Repeat the data exactly, please; no pictures belong in the copy.

━━━━━━━━━━

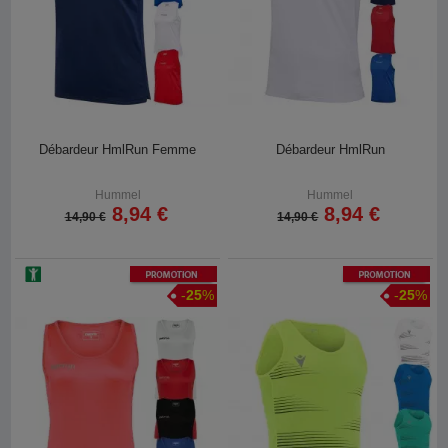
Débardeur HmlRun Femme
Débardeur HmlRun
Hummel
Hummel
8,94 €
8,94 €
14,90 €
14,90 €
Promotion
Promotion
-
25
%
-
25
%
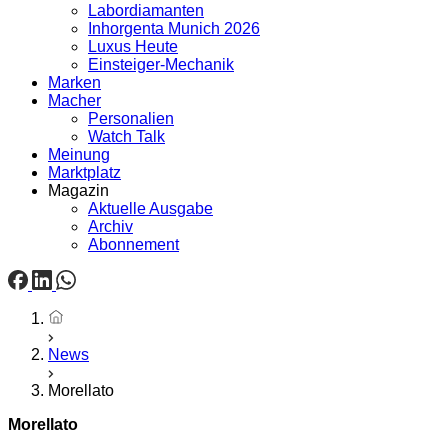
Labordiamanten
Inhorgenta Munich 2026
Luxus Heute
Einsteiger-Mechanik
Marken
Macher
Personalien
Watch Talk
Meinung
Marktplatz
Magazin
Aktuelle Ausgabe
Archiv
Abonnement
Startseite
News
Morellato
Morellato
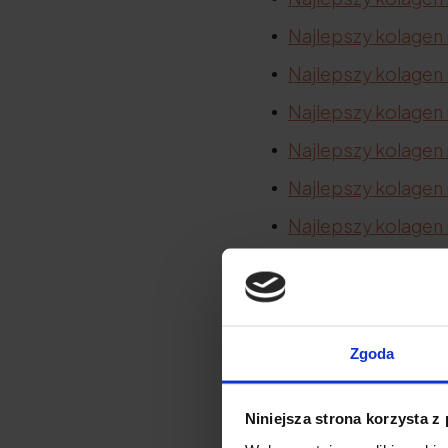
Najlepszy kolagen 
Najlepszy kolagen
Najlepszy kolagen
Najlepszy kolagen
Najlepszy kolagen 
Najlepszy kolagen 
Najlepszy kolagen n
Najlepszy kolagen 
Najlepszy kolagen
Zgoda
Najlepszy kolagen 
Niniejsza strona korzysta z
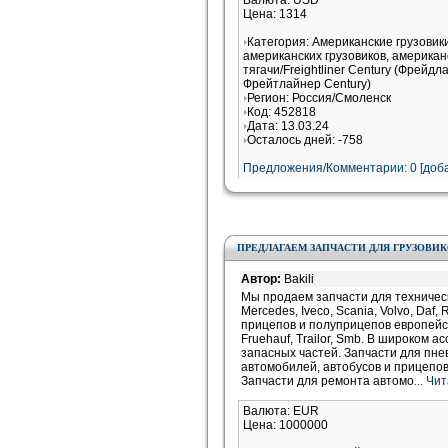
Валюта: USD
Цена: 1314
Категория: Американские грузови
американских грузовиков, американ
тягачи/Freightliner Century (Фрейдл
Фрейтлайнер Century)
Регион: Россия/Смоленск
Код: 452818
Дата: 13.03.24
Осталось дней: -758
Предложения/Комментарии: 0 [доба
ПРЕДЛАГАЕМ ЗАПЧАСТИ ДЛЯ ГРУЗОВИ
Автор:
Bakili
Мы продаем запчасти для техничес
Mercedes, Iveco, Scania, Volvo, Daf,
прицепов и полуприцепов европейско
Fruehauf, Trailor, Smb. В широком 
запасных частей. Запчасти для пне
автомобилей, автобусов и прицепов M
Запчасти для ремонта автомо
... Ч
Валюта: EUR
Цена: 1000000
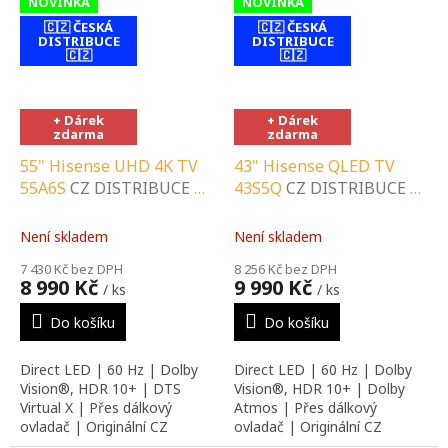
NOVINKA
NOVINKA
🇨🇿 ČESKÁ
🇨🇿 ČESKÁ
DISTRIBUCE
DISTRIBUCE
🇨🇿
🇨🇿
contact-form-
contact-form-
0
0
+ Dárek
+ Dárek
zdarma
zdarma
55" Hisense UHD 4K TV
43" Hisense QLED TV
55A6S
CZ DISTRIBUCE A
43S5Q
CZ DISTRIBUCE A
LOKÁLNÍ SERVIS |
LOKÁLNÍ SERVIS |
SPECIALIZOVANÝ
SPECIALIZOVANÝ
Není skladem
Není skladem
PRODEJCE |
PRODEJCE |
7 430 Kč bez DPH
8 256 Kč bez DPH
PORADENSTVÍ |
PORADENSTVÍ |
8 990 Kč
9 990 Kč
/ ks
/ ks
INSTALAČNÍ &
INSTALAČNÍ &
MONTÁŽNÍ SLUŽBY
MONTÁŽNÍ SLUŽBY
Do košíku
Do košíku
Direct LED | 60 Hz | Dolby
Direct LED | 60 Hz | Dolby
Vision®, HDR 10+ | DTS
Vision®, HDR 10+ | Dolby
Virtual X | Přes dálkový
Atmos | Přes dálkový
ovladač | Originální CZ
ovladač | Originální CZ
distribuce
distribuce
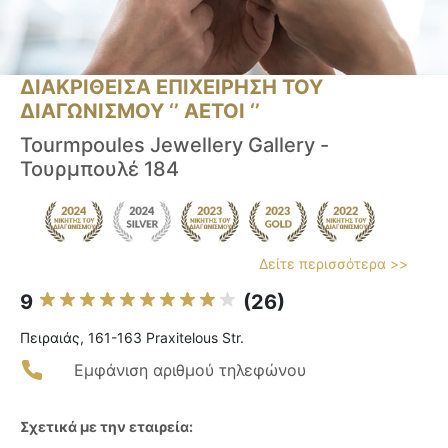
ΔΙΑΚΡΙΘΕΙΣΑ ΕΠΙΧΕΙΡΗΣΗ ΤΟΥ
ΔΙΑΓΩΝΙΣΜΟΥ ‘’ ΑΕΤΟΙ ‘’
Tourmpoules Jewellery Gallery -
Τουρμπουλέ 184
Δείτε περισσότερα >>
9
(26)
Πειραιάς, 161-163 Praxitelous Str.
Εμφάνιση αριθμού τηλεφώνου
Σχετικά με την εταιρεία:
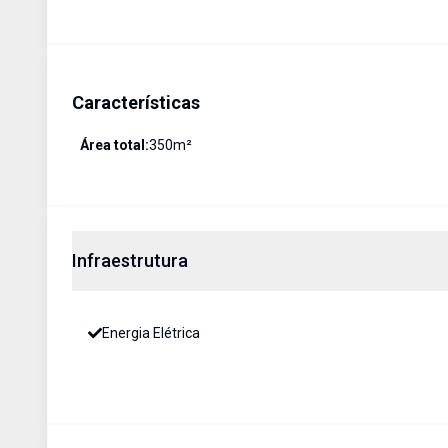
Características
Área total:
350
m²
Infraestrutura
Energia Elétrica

━━━━━━━━━━

▶ [Task result]
Débardeur HmlRun Femme
Débardeur HmlRun
Hummel
Hummel
8,94 €
8,94 €
14,90 €
14,90 €
Promotion
Promotion
-
25
%
-
25
%
Labordiamanten
Inhorgenta Munich 2026
Luxus Heute
Einsteiger-Mechanik
Marken
Macher
Personalien
Watch Talk
Meinung
Marktplatz
Magazin
Aktuelle Ausgabe
Archiv
Abonnement
Startseite
News
Morellato
Morellato
Najlepszy kolagen 
Najlepszy kolagen
Najlepszy kolagen
Najlepszy kolagen
Najlepszy kolagen 
Najlepszy kolagen 
Najlepszy kolagen n
Najlepszy kolagen 
Najlepszy kolagen
Zgoda
Najlepszy kolagen 
Niniejsza strona korzysta z
Валюта: USD
Цена: 1314
Категория: Американские грузови
американских грузовиков, американ
тягачи/Freightliner Century (Фрейдл
Фрейтлайнер Century)
Регион: Россия/Смоленск
Код: 452818
Дата: 13.03.24
Осталось дней: -758
Предложения/Комментарии: 0 [доба
ПРЕДЛАГАЕМ ЗАПЧАСТИ ДЛЯ ГРУЗОВИ
Автор:
Bakili
Мы продаем запчасти для техничес
Mercedes, Iveco, Scania, Volvo, Daf,
прицепов и полуприцепов европейско
Fruehauf, Trailor, Smb. В широком 
запасных частей. Запчасти для пне
автомобилей, автобусов и прицепов M
Запчасти для ремонта автомо
... Ч
Валюта: EUR
Цена: 1000000
NOVINKA
NOVINKA
🇨🇿 ČESKÁ
🇨🇿 ČESKÁ
DISTRIBUCE
DISTRIBUCE
🇨🇿
🇨🇿
contact-form-
contact-form-
0
0
+ Dárek
+ Dárek
zdarma
zdarma
55" Hisense UHD 4K TV
43" Hisense QLED TV
55A6S
CZ DISTRIBUCE A
43S5Q
CZ DISTRIBUCE A
LOKÁLNÍ SERVIS |
LOKÁLNÍ SERVIS |
SPECIALIZOVANÝ
SPECIALIZOVANÝ
Není skladem
Není skladem
PRODEJCE |
PRODEJCE |
7 430 Kč bez DPH
8 256 Kč bez DPH
PORADENSTVÍ |
PORADENSTVÍ |
8 990 Kč
9 990 Kč
/ ks
/ ks
INSTALAČNÍ &
INSTALAČNÍ &
MONTÁŽNÍ SLUŽBY
MONTÁŽNÍ SLUŽBY
Do košíku
Do košíku
Direct LED | 60 Hz | Dolby
Direct LED | 60 Hz | Dolby
Vision®, HDR 10+ | DTS
Vision®, HDR 10+ | Dolby
Virtual X | Přes dálkový
Atmos | Přes dálkový
ovladač | Originální CZ
ovladač | Originální CZ
distribuce
distribuce
ΔΙΑΚΡΙΘΕΙΣΑ ΕΠΙΧΕΙΡΗΣΗ ΤΟΥ
ΔΙΑΓΩΝΙΣΜΟΥ ‘’ ΑΕΤΟΙ ‘’
Tourmpoules Jewellery Gallery -
Τουρμπουλέ 184
Δείτε περισσότερα >>
9
(26)
Πειραιάς, 161-163 Praxitelous Str.
Εμφάνιση αριθμού τηλεφώνου
Σχετικά με την εταιρεία:
Características
Área total:
350
m²
Infraestrutura
Energia Elétrica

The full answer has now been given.